[start Passage]

You could put gold and oil in your financial lifeboat, even if both are a bit bulky and hard to store. Oil made a 14-month high after closing up 1.4% to $82.82 in New York. Bad weather, tigther inventories, and a weaker U.S. dollar all contributed.

Meanwhile gold jumped by almost $18 to $1,135.90 and make a three-week high of its own. Trading volume is light in the early part of the New Year. But investment demand for hedges to the falling U.S. dollar are in vogue.

The dollar index was up 4% in December. But all that goodwill towards the greenback seems to have vanished in January. It matters for Aussie investors because of the traditional link between the USD and commodity prices. But some analysts say the old relationship between the two is over.

"A stronger dollar won't spell the end for the commodities rally," the Wall Street Journal reports, "because the world's economies are getting back on their feet, meaning that demand is likely to trump the impact of currency moves." Actually the Journal didn't say it. A few analysts did.

"The supposed tie between a weak dollar and stronger commodity prices has been severed and...it may become the order of the day that commodity prices rise no matter what the dollar does," says Dennis Gartman. "That is, we can see commodity prices rising when the dollar falls and we can see commodity prices rising when the dollar rises as well."

Commodities rising no matter what the dollar does? Hmm. That sounds good to be true. But it is true that the value of the USD is only one driver of commodity prices. Others include basics like supply, demand, and commodity-intensive growth in developing economies. Gartman must believe all those factors line up squarely behind higher commodity prices this year.

If he's right it would be bullish for Aussie resource stocks. In fact just yesterday Pilbara iron ore darling Fortescue Metals led the pack on the ASX with a 13% gain. This is entirely a play on higher contract prices for iron ore. Those weren't traditionally that volatile until about five years ago...when annual Chinese steel production began a hockey-stick like rise.

You'd take a punt on the ore juniors now if you were convinced that a) that China was charging ahead this year and b) that global industrial growth will generate higher demandfor steel (in excess of high production figures). Buying Aussie ore juniors now is a call option on a bullish global economy, as far as we can see.

How about the other side of the trade, though? We read over a report from last year by Pivot Capital Management called "China's Investment Boom: the Great Leap into the Unknown." The report basically concludes that China already has industrial overcapacity and that it's resource-intensive phase of growth has already exceeded historical comparisons (to the US, Japan, and Korea."

All of that argues for much lower resource demand from China. In fact Pivot says, "The coming slowdown in China has the potential to be a similar watershed event for world markets as the reversal of the U.S. subprime and housing boom. The ramifications will be far-reaching across most asset classes, and will present major opportunities to exploit."

We won't remake Pivot's entire case here. But this conclusion is worth presenting: In our view investors have underestimated both the maturity of the Chinese growth cycle as well as the degree to which recent growth is a direct extension of the global credit bubble. This bubble had two major manifestations."

Other investors have referred to these two manifestations as "Chimerica-China + America". "The first, which started unraveling globally in early 2007, was evident in excesses in real estate, consumption, and private equity. The second manifestation, which has yet to fully deflate, was a boom in capital expenditure, led primarily by China."

[end Passage]

## Given problem a
Print the part of the passage on commodity prices that opens with the words containing "Commodities rising no" and closes with "hockey-stick like rise.".

[start Source material]

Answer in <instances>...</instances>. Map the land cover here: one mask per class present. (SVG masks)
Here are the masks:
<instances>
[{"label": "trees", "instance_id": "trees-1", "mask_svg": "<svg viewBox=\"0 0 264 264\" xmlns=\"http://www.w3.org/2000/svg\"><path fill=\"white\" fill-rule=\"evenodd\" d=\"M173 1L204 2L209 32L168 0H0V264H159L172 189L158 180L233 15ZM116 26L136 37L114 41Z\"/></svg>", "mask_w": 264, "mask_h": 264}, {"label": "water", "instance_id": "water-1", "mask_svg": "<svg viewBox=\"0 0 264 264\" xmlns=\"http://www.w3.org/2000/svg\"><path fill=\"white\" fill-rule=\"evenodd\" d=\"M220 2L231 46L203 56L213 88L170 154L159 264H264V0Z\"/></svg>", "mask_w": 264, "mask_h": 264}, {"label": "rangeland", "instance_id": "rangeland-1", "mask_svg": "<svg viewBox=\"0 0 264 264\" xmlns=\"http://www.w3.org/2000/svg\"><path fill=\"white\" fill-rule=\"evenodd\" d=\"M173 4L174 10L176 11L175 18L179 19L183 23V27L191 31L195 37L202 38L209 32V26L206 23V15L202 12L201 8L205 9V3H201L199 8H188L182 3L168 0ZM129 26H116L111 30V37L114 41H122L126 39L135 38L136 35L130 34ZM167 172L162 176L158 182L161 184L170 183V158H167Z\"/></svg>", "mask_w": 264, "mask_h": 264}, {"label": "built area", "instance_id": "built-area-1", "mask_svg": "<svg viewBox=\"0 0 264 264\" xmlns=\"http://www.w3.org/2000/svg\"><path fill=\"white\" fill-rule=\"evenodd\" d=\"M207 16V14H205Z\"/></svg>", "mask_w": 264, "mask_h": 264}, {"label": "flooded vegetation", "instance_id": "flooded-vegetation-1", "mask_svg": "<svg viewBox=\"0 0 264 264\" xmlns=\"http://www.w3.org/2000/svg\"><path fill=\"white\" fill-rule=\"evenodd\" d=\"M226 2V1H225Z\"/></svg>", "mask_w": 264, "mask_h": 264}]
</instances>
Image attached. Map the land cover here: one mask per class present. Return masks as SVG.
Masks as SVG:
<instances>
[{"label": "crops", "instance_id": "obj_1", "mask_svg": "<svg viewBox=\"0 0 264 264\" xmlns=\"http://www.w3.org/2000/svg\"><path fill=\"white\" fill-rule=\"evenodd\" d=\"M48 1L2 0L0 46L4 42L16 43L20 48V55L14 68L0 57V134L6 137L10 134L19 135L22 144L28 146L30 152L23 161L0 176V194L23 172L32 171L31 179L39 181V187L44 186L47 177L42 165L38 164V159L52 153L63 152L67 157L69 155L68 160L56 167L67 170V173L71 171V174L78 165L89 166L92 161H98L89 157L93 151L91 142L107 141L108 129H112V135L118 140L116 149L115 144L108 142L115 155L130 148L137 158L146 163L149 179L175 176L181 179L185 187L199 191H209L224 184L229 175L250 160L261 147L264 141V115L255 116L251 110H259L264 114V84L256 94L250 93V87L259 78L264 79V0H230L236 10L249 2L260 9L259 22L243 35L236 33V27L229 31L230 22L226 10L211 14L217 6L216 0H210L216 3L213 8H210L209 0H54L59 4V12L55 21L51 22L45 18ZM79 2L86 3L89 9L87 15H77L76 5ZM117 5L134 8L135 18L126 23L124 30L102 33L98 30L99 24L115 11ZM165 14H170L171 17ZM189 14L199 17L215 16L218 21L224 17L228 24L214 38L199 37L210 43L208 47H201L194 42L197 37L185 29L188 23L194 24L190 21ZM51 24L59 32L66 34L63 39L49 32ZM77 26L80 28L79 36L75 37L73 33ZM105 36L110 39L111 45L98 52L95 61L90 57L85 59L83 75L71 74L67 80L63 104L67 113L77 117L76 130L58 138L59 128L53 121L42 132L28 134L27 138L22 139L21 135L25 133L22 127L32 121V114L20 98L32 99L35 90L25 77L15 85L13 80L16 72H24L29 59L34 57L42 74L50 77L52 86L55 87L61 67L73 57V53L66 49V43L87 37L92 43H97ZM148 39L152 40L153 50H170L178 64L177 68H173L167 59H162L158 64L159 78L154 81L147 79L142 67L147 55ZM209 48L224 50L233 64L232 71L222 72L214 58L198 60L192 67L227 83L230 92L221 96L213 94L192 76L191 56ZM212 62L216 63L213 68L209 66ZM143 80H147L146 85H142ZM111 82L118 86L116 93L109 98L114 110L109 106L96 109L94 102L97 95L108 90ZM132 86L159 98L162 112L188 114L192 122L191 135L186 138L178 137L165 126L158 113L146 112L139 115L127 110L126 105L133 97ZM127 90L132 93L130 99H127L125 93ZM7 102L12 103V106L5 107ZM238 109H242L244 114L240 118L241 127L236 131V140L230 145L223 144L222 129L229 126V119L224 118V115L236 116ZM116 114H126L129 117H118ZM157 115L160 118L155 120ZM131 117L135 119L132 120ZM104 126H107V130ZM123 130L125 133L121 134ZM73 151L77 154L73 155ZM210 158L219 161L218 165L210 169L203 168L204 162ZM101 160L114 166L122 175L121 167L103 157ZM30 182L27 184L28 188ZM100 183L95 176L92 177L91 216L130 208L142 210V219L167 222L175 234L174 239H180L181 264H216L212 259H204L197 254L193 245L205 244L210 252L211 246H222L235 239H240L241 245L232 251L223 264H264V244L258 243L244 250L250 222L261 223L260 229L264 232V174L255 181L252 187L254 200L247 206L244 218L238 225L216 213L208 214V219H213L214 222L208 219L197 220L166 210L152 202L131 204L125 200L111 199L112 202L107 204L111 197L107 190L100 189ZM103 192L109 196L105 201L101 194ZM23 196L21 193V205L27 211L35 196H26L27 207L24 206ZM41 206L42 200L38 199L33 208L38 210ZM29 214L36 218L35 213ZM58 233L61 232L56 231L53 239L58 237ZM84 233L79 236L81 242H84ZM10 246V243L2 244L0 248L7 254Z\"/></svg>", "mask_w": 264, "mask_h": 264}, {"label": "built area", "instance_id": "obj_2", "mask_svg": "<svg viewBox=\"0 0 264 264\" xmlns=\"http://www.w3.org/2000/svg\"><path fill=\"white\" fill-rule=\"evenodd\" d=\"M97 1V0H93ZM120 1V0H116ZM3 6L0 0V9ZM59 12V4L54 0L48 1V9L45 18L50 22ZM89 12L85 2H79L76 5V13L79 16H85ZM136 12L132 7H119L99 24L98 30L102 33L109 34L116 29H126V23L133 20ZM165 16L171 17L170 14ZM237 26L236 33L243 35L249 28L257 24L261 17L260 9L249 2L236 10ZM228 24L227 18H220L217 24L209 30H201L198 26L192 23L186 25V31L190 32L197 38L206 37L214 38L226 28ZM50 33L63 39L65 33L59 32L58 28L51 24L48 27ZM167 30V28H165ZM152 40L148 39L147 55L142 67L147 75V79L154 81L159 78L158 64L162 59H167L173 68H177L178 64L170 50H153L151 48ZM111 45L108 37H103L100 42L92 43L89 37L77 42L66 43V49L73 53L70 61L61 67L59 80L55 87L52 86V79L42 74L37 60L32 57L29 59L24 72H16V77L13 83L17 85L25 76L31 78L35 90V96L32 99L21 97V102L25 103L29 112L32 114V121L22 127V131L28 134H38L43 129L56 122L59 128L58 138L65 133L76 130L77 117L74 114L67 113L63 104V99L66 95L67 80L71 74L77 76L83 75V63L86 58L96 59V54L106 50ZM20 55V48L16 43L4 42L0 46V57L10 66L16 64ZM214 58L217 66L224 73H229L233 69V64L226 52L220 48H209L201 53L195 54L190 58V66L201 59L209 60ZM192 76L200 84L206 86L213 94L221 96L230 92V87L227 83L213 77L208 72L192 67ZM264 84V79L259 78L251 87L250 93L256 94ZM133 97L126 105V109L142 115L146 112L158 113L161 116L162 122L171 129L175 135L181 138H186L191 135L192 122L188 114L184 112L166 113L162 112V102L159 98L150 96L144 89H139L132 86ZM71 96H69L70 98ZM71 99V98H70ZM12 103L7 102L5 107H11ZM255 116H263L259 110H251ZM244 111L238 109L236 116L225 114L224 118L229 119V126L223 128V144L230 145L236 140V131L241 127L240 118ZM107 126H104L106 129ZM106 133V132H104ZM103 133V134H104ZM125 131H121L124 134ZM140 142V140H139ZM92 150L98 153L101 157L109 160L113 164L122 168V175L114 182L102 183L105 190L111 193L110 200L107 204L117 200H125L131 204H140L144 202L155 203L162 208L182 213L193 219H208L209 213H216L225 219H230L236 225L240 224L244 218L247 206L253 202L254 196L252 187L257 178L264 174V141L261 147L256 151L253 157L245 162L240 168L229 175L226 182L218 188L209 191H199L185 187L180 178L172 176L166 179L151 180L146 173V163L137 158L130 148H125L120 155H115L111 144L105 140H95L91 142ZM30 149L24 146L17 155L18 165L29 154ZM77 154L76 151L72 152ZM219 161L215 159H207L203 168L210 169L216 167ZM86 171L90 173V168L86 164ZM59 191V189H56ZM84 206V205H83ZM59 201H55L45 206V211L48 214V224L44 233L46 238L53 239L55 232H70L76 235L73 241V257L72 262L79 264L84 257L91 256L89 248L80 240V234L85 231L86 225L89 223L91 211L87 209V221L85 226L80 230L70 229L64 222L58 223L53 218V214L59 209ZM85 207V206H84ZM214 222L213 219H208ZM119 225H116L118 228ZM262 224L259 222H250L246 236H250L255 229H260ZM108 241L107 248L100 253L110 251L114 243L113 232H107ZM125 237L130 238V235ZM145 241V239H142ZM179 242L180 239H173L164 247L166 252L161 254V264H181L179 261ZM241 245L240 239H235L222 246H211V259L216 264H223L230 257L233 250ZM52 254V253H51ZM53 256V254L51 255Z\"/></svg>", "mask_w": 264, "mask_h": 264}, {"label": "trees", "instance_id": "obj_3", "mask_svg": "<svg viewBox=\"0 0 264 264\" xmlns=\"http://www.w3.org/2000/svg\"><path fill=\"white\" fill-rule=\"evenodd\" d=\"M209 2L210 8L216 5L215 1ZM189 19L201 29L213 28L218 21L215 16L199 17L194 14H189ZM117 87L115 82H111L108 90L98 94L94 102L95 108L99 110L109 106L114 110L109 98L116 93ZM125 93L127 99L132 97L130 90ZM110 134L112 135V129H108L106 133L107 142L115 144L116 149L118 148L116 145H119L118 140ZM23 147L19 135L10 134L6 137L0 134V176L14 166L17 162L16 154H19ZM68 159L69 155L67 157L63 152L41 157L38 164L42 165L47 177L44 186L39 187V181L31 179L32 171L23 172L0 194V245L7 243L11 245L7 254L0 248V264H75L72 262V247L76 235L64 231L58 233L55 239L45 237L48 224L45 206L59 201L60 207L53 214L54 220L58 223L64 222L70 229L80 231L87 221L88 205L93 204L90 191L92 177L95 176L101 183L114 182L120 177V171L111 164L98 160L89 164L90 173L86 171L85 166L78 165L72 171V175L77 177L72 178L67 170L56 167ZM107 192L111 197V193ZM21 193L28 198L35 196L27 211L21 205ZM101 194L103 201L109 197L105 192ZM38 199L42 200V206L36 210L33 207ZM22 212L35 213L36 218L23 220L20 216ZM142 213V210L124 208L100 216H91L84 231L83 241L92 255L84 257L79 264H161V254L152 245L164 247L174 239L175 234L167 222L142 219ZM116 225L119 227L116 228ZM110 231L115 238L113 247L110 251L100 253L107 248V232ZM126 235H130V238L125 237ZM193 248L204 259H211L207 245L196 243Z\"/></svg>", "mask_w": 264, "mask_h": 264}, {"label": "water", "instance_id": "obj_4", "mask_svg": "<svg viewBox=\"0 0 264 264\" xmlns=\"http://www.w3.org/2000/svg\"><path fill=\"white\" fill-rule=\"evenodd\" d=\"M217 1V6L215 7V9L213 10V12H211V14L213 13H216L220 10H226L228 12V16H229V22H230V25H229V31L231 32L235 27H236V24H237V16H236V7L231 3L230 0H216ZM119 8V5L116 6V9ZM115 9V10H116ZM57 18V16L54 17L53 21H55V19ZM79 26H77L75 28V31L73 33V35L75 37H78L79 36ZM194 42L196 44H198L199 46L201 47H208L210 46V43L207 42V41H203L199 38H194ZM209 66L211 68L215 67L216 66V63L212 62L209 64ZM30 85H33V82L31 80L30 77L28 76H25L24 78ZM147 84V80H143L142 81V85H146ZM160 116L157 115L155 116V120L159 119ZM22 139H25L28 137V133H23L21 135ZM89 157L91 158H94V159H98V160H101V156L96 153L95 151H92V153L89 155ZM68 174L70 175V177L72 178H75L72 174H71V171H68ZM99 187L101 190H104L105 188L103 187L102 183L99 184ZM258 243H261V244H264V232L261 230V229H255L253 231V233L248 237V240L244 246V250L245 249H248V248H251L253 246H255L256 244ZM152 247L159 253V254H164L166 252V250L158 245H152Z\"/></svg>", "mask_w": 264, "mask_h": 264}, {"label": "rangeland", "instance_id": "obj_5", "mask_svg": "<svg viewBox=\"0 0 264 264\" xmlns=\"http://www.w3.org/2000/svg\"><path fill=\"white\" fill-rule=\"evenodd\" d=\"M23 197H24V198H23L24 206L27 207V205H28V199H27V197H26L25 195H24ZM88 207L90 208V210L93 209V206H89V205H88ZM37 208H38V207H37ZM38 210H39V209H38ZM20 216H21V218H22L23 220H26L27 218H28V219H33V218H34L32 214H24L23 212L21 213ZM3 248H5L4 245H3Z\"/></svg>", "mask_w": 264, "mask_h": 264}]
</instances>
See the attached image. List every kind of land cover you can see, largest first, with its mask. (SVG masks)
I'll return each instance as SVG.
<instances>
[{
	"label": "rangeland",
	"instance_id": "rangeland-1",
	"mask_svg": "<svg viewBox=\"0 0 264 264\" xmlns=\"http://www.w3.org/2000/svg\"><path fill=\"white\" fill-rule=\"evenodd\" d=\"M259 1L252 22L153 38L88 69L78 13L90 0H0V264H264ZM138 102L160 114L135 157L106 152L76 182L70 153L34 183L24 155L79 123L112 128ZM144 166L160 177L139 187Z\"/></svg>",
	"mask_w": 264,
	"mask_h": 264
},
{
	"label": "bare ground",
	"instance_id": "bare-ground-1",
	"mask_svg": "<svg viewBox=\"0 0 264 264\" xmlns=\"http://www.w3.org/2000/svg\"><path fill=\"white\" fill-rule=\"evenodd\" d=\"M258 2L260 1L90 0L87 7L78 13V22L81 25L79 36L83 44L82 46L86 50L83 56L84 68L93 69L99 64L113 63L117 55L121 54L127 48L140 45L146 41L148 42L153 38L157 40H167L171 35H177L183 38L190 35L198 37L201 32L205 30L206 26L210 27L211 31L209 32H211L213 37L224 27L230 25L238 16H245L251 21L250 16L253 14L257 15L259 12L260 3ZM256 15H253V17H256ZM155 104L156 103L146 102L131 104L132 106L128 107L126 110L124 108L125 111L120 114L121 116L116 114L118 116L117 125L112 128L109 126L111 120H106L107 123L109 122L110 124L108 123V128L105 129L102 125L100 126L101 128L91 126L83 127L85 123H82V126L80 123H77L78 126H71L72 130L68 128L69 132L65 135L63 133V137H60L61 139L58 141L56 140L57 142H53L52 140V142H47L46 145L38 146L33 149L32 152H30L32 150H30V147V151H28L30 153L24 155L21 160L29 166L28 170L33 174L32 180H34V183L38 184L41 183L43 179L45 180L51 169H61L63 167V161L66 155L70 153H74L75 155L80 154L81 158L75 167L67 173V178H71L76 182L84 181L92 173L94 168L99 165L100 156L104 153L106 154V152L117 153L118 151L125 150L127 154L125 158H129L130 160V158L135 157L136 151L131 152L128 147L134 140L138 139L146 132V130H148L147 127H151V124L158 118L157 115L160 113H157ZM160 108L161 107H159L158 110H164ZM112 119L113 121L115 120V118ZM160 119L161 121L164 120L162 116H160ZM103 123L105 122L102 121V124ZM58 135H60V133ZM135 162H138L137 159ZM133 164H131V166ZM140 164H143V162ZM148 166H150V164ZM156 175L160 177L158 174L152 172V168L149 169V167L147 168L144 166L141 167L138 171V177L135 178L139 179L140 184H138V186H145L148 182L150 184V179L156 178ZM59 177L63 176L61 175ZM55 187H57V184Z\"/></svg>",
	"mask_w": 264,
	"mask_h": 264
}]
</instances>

[end Source material]

## Given problem b
Select every line of the records that holds the string "bare". Case counts.

## Exercise solution a
Commodities rising no matter what the dollar does? Hmm. That sounds good to be true. But it is true that the value of the USD is only one driver of commodity prices. Others include basics like supply, demand, and commodity-intensive growth in developing economies. Gartman must believe all those factors line up squarely behind higher commodity prices this year.

If he's right it would be bullish for Aussie resource stocks. In fact just yesterday Pilbara iron ore darling Fortescue Metals led the pack on the ASX with a 13% gain. This is entirely a play on higher contract prices for iron ore. Those weren't traditionally that volatile until about five years ago...when annual Chinese steel production began a hockey-stick like rise.

## Exercise solution b
	"label": "bare ground",
	"instance_id": "bare-ground-1",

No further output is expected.